ESTRATTO FORNITO:
________
Sono più di due anni che, come Tor Vergata, ci
sbattiamo per il polo ex
Fienile, cercando di farlo diventare uno spazio comune per il territorio, senza ridurlo a spazio esclusivo di un pugno di
abitanti delle strade lì attorno, e senza farlo diventare una specie di avamposto
dei Servizi sociali per il disagio
delle periferie.
Da una parte ci rendiamo conto che “il territorio” ha
diritto di esprimere le sue
esigenze, di trovare spazi di espressione (artistica
e ludica), ma crediamo anche che il
Fienile abbia le potenzialità per diventare un posto più inclusivo, un hub per attività anche piccolo-borghesi (come la Scuola
di politica) e decisamente culte (come certe presentazioni di libri),
oppure aperto agli abitanti romani non
di Tor Bella Monaca, di altri quartieri, di altri spazi.
Il dramma di
Torbella, se possiamo dire così, è il suo assurdo orgoglio identitario. Non c’è nessuna ragione, veramente, nessuna,
per essere “orgogliosi” di appartenere
a Tor Bella Monaca. Attenzione, non fraintendete il senso: non è che pensiamo
che, invece, venire da Talenti o Monti potrebbe legittimare altri
orgogli identitari, figuriamoci.
Siamo sempre più convinti che la vera sciagura
della città di Roma è il suo coltivare micro-identità
tutte tronfie: siano quelle della borghesia papalina arroccata nel Centro storico; del generone convertito alla pubblica amministrazione della periferia storica; del proletariato e sottoproletariato
angustiato dalla crisi e dalla cronica carenza
di servizi nella periferia stremata a cavallo
del GRA.
Se non fosse che c’è un sito
bruttissimo che ne ha fatto un’orrida bandiera del “decoro”, vorremmo dire a gran voce che “Roma fa schifo”, tutta ripiegata
in sé stessa, nei suoi quartieri (curati o anonimi, di destra e di sinistra,
proletari e borghesi), miope,
incapace di vedere quel che semplicemente le sta a fianco, sospettosa di
chiunque venga appena un poco da fuori (da
fuori del cerchio di vie che è “il mio territorio”), rancorosa verso i cafoni
quando piccolo-borghese, e roca di sospetto
populista quando sottoproletaria e stracciona. Quella “mamma Roma” da cui veramente scappava incazzato
Remo Remotti
(attenti, ragazzi, lui era pieno di rabbia, non confondete la sua invettiva con
la patetica malinconia del remake di
Cranio Randagio, vittima inconsapevole della stessa mentalità
che aveva fatto andare ai matti Remotti), fatta soprattutto di «sto
nel mio piccolo, e per quanto merdoso è “mio”, quindi non mi cagate il
cazzo, ed è “piccolo”, quindi non mi
angoscia quanto invece mi angoscia questo schifo di spappolamento urbano,
di dispersione, di confusione».
________
Voci archiviate
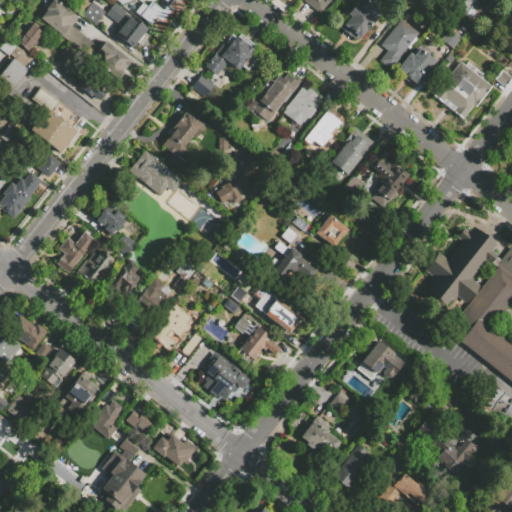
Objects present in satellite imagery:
building: (15, 0)
building: (78, 4)
building: (316, 4)
building: (317, 4)
building: (467, 5)
building: (467, 7)
building: (92, 12)
building: (155, 12)
building: (162, 12)
building: (92, 13)
building: (115, 13)
building: (356, 19)
building: (357, 19)
building: (62, 24)
building: (124, 24)
building: (63, 25)
building: (130, 30)
building: (27, 37)
building: (28, 38)
building: (450, 38)
building: (395, 42)
building: (396, 43)
building: (7, 46)
building: (230, 54)
building: (69, 55)
building: (231, 55)
building: (109, 57)
building: (113, 61)
building: (414, 65)
building: (415, 65)
building: (10, 72)
building: (12, 72)
building: (502, 78)
building: (92, 85)
building: (201, 85)
road: (355, 85)
building: (90, 86)
building: (199, 89)
building: (459, 90)
building: (460, 90)
building: (270, 95)
building: (271, 97)
road: (79, 105)
building: (299, 105)
building: (300, 106)
building: (17, 110)
road: (208, 121)
building: (54, 123)
building: (322, 127)
building: (53, 128)
building: (323, 128)
building: (179, 134)
building: (182, 134)
building: (8, 136)
road: (117, 136)
road: (487, 140)
building: (222, 146)
building: (348, 151)
building: (349, 151)
building: (45, 164)
building: (47, 165)
building: (246, 166)
building: (246, 166)
building: (150, 172)
building: (152, 173)
building: (0, 179)
building: (386, 179)
building: (1, 180)
building: (384, 181)
building: (353, 185)
building: (245, 187)
building: (334, 188)
building: (248, 189)
road: (487, 190)
building: (16, 193)
building: (225, 193)
building: (227, 193)
building: (16, 194)
building: (136, 200)
building: (202, 215)
building: (108, 218)
building: (107, 220)
building: (298, 223)
building: (165, 226)
building: (328, 230)
building: (330, 230)
building: (287, 235)
building: (122, 243)
building: (123, 244)
building: (73, 250)
building: (70, 251)
building: (159, 252)
building: (506, 259)
building: (288, 264)
building: (94, 265)
building: (92, 266)
building: (292, 266)
building: (457, 266)
building: (122, 277)
building: (183, 277)
road: (5, 278)
building: (123, 279)
building: (237, 295)
building: (149, 297)
building: (477, 298)
building: (149, 299)
road: (371, 304)
building: (230, 306)
building: (275, 311)
building: (280, 315)
building: (486, 323)
building: (169, 326)
building: (168, 327)
building: (23, 331)
building: (25, 331)
building: (252, 339)
building: (252, 341)
road: (329, 341)
building: (190, 345)
building: (6, 347)
building: (7, 348)
road: (428, 349)
building: (40, 350)
building: (43, 353)
building: (380, 359)
building: (377, 362)
building: (54, 368)
building: (55, 368)
building: (0, 372)
building: (222, 378)
building: (222, 379)
building: (1, 385)
road: (158, 386)
building: (413, 391)
building: (75, 394)
building: (78, 394)
building: (448, 398)
building: (489, 398)
building: (337, 401)
building: (338, 402)
building: (487, 402)
building: (2, 404)
building: (14, 409)
building: (18, 410)
building: (0, 417)
building: (105, 418)
building: (106, 419)
building: (135, 420)
building: (136, 421)
building: (319, 436)
building: (317, 437)
building: (127, 445)
building: (129, 445)
building: (447, 448)
building: (171, 449)
building: (171, 449)
building: (444, 449)
road: (500, 450)
building: (349, 465)
building: (393, 465)
building: (349, 467)
building: (3, 481)
building: (3, 482)
building: (118, 482)
building: (119, 482)
building: (406, 490)
building: (399, 494)
building: (501, 499)
building: (499, 502)
building: (16, 509)
building: (260, 510)
building: (261, 510)
building: (8, 511)
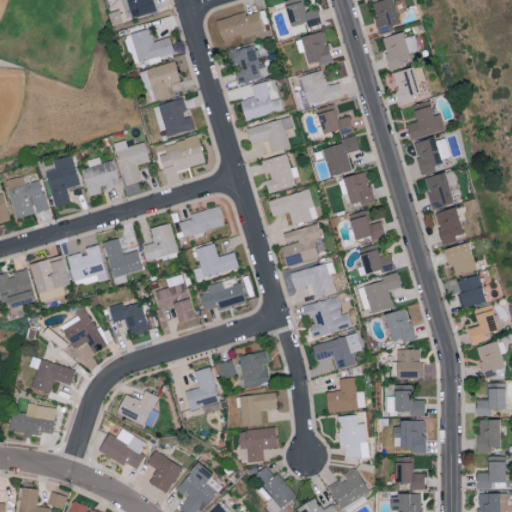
________
ELENCO DEI COMPITI:
a – Secondo il brano sul polo ex Fienile, da quanto tempo gli autori si impegnano per quello spazio?
b – Prosegua il brano sul polo ex Fienile a partire dalla sua ultima frase.
Le voci archiviate non hanno alcun ruolo in questo lavoro.

RISPOSTE:
a – Da più di due anni.

b –
Ecco, Tor Vergata al Fienile, con le attività del LaPE
in particolare, ha cercato di combattere l’emarginazione che diventa
auto-ghettizzazione, il gusto da Sinn
Féin Amháin ("ourselves only / ourselves alone / solely us") che
detestiamo da quando siamo tornati dall’Irlanda, vent’anni fa.
Litigando quando
necessario, e rompendo anche qualche
ponte che si era rivelato un muro refrattario, Tor Vergata va avanti
col suo lavoro di raccordo, per fare
del Fienile un posto di espressione
locale e di intersezione cittadina,
un posto pubblico nel senso compiuto
della parola.
Continueremo a lavorare in sintonia con l’Associazione 21 Luglio e con l’Associazione Culturale Psicoanalisi Contro
(con cui gestiamo il polo ex Fienile secondo il progetto del Comune che ce lo ha assegnato), ma
anche con chiunque, privati
cittadini, imprenditori e associazioni locali e territoriali, associazioni
cittadine e nazionali, vogliono fare del polo ex Fienile uno spazio di condivisione, non identitario. Uno spazio in cui le diversità si confrontano, non competono ma collaborano,
con un fine generale condiviso: produrre
cittadinanza, consapevolezza, conoscenza, partecipazione trasversale interclassista,
interlocale, interetnica. Perché crediamo che la politica è la capacità di
articolare un discorso pubblico
collettivo, finalizzato alla consapevolezza del vivere associato. Tutto il
resto è guerra tra bande.
Sabato 8 giugno ci
incontriamo per raccontarci quel che abbiamo fatto quest’anno e per aprire
nuove piste di lavoro per l’estate e l’anno entrante. Si parla, come al solito ci sarà arte,
musica e scienze sociali, ma offriamo anche un aperitivo. Vorrei che veniste se
siete di Torbella, se non siete
di Torbella, se siete cittadini
romani e se non lo siete, se siete italiani e se non lo siete, se siete giovani e se siete
anziani. Se vi interessa che questa città acquisti una forma, ecco, quello è il vero criterio sulla base di cui vi invito: venire a vedere, a partecipare a condividere un progetto di costruzione dello spazio pubblico nella
città di Roma. Non ce ne sono tanti, di spazi come questo (un altro in
costituzione, con altre risorse, potrebbe essere questo).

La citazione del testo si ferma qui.